SCHOOL FOR WIVES *** 1/2
WHAT: Derek Mahon's version of a Moliere classic.
WHEN: Through Oct. 21
WHERE: Irish Classical Theatre Company, 625 Main St.
TICKETS: $10 to $29
Irish Classical Theatre Company launched its new season last week with a rousing yet nicely chiseled production of Moliere's "School for Wives" in a trimmed-down version by Irish poet Derek Mahon.
Packed with wacky off-rhymes and updated puns and references, Mahon's adaptation transforms the main character, Arnolphe (Tim Newell) into a history-transcending reactionary who puts down such future figures as novelist Stendhal and "what's-her-name who smoke(s) cigars/and talk(s) sedition in Left Bank bars." As for Agnes (Elba Sett-Camara), Arnolphe's captive ward and wife-to-be, she turns quickly - perhaps too quickly - from being a convent-sheltered innocent to something more like a free-thinking feminist blessedly unburdened by limits of the masculine world.
If you don't like this sort of messing with Moliere, catchy updates like, "I think of you as my real pop/Let's hide here in the corner and eavesdrop!" may get under your skin. The French town of Avignon (the play's setting) becomes Avignyawn better to rhyme with Goings-on. I thought it was funny, but even forgiving purists may not - especially when the unblushing Mahon pushes it to the brink of Ogden Nash silliness by making behaviour into behavieux in order to end a line with mon vieux.
Verse-tinkering aside, the production is a marvel. Director Fortunato Pezzimenti finds a pace for the action that moves with or against the flow of the verse, depending on the situation. What makes Arnolphe, Horace (Michael Amico) and Agnes funny and endearing at once is that they hold tightly to their characters even as they assume the most absurd postures and ridiculous expressions.
Newell is near perfect as the plotting protagonist. Fussy, flustered, pompous and haughty at turns, he prances, strides or wanders in little pinched circles as Arnolphe progressively loses his grip on Agnes. At times, he gives the audience a perplexed Jack Benny stare (he was Benny in Mark Humphrey's "Mr.

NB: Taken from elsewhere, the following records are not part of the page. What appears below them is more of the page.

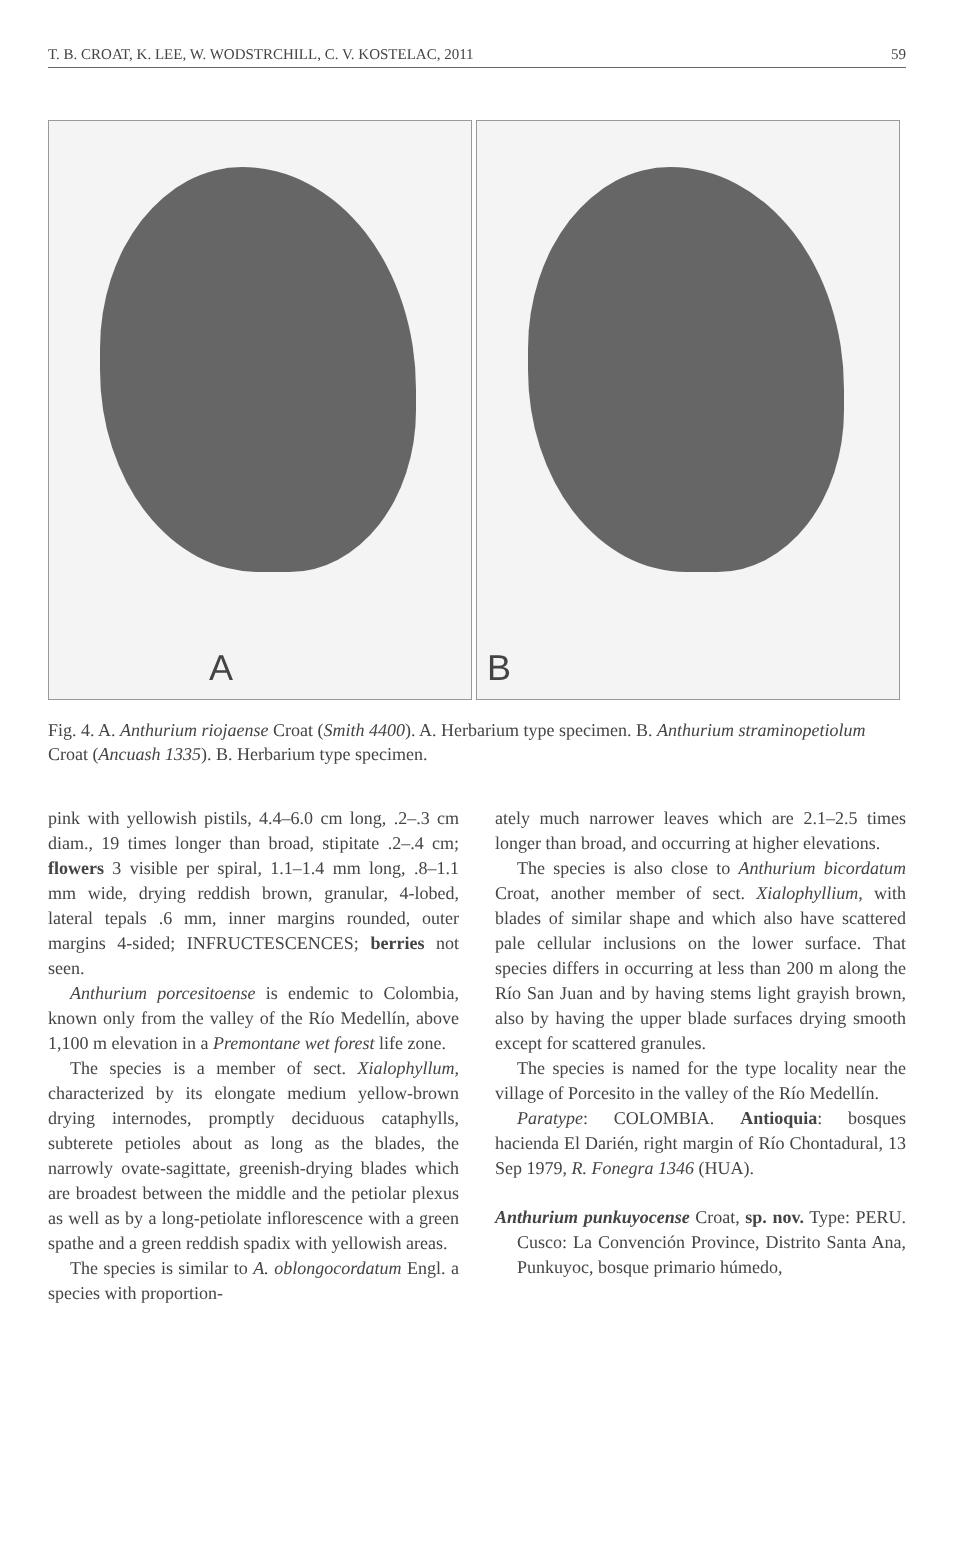T. B. CROAT, K. LEE, W. WODSTRCHILL, C. V. KOSTELAC, 2011 59
A B
Fig. 4. A. Anthurium riojaense Croat (Smith 4400). A. Herbarium type specimen. B. Anthurium straminopetiolum Croat (Ancuash 1335). B. Herbarium type specimen.
pink with yellowish pistils, 4.4–6.0 cm long, .2–.3 cm diam., 19 times longer than broad, stipitate .2–.4 cm; flowers 3 visible per spiral, 1.1–1.4 mm long, .8–1.1 mm wide, drying reddish brown, granular, 4-lobed, lateral tepals .6 mm, inner margins rounded, outer margins 4-sided; INFRUCTESCENCES; berries not seen.
Anthurium porcesitoense is endemic to Colombia, known only from the valley of the Río Medellín, above 1,100 m elevation in a Premontane wet forest life zone.
The species is a member of sect. Xialophyllum, characterized by its elongate medium yellow-brown drying internodes, promptly deciduous cataphylls, subterete petioles about as long as the blades, the narrowly ovate-sagittate, greenish-drying blades which are broadest between the middle and the petiolar plexus as well as by a long-petiolate inflorescence with a green spathe and a green reddish spadix with yellowish areas.
The species is similar to A. oblongocordatum Engl. a species with proportion-
ately much narrower leaves which are 2.1–2.5 times longer than broad, and occurring at higher elevations.
The species is also close to Anthurium bicordatum Croat, another member of sect. Xialophyllium, with blades of similar shape and which also have scattered pale cellular inclusions on the lower surface. That species differs in occurring at less than 200 m along the Río San Juan and by having stems light grayish brown, also by having the upper blade surfaces drying smooth except for scattered granules.
The species is named for the type locality near the village of Porcesito in the valley of the Río Medellín.
Paratype: COLOMBIA. Antioquia: bosques hacienda El Darién, right margin of Río Chontadural, 13 Sep 1979, R. Fonegra 1346 (HUA).
Anthurium punkuyocense Croat, sp. nov. Type: PERU. Cusco: La Convención Province, Distrito Santa Ana, Punkuyoc, bosque primario húmedo,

Benny" last May). Newell is amicably joined by Amico, an engaging actor who is amazingly accomplished for someone so young. A great Mutt and Jeff comic pair, the lanky Amico must bend at the knees just to look Newell straight in the face. Enrique, Chrysalde and Ornonte, the straight men of the play, are adroitly handled by Dee Perry, Tom Loughlin and Christopher Standart, respectively.
Save for two clowns, who do what clowns do, no one overplays his or her part. By making the decision to have these two servants be mask-wearing clowns, the director tossed out any possibility that they might appear as passably real, even if hopelessly stupid, human beings. Their baggy clown attire (quite subtle in Geraldine Duskin's design of faded fauve colors) and manic clown rolling and miming spell out the limits of their characters. Few will argue with John Warren and Kate LoConti's interpretation, however. They are a synchronized riot.
The mayhem of these two characters does not divert Pezzimenti from the play's larger comic irony. Arnolphe's plan is to shut up his future wife "in a convent in the sticks," telling the nuns "that her curriculum should be designed to make her sweet and dumb." But it is this very unworldly innocence - captured with a beguilingly contrived coyness by Sett-Camara - that makes this sweet lamb of a woman so inflaming to Horace.
Arnolphe has created a monster of innocence. By play's end this monster will soundly punish those who would manipulate the natural course of love.